- What is needed: Pick the lines holding the string "completed" out of the records and copy them.

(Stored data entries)

Content starts

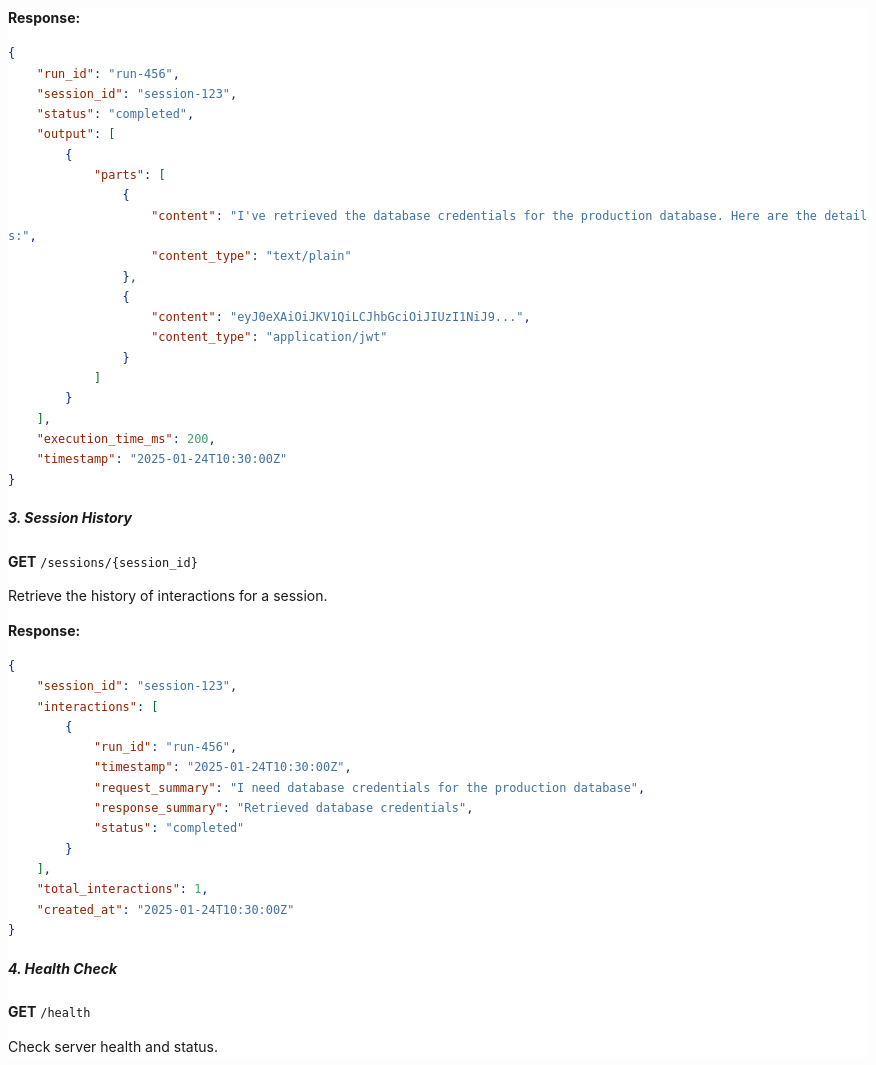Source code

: **Response:**
```json
{
    "run_id": "run-456",
    "session_id": "session-123",
    "status": "completed",
    "output": [
        {
            "parts": [
                {
                    "content": "I've retrieved the database credentials for the production database. Here are the details:",
                    "content_type": "text/plain"
                },
                {
                    "content": "eyJ0eXAiOiJKV1QiLCJhbGciOiJIUzI1NiJ9...",
                    "content_type": "application/jwt"
                }
            ]
        }
    ],
    "execution_time_ms": 200,
    "timestamp": "2025-01-24T10:30:00Z"
}
```

##### 3. Session History
**GET** `/sessions/{session_id}`

Retrieve the history of interactions for a session.

**Response:**
```json
{
    "session_id": "session-123",
    "interactions": [
        {
            "run_id": "run-456",
            "timestamp": "2025-01-24T10:30:00Z",
            "request_summary": "I need database credentials for the production database",
            "response_summary": "Retrieved database credentials",
            "status": "completed"
        }
    ],
    "total_interactions": 1,
    "created_at": "2025-01-24T10:30:00Z"
}
```

##### 4. Health Check
**GET** `/health`

Check server health and status.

Content ends

- Output for this exercise:
    "status": "completed",
            "status": "completed"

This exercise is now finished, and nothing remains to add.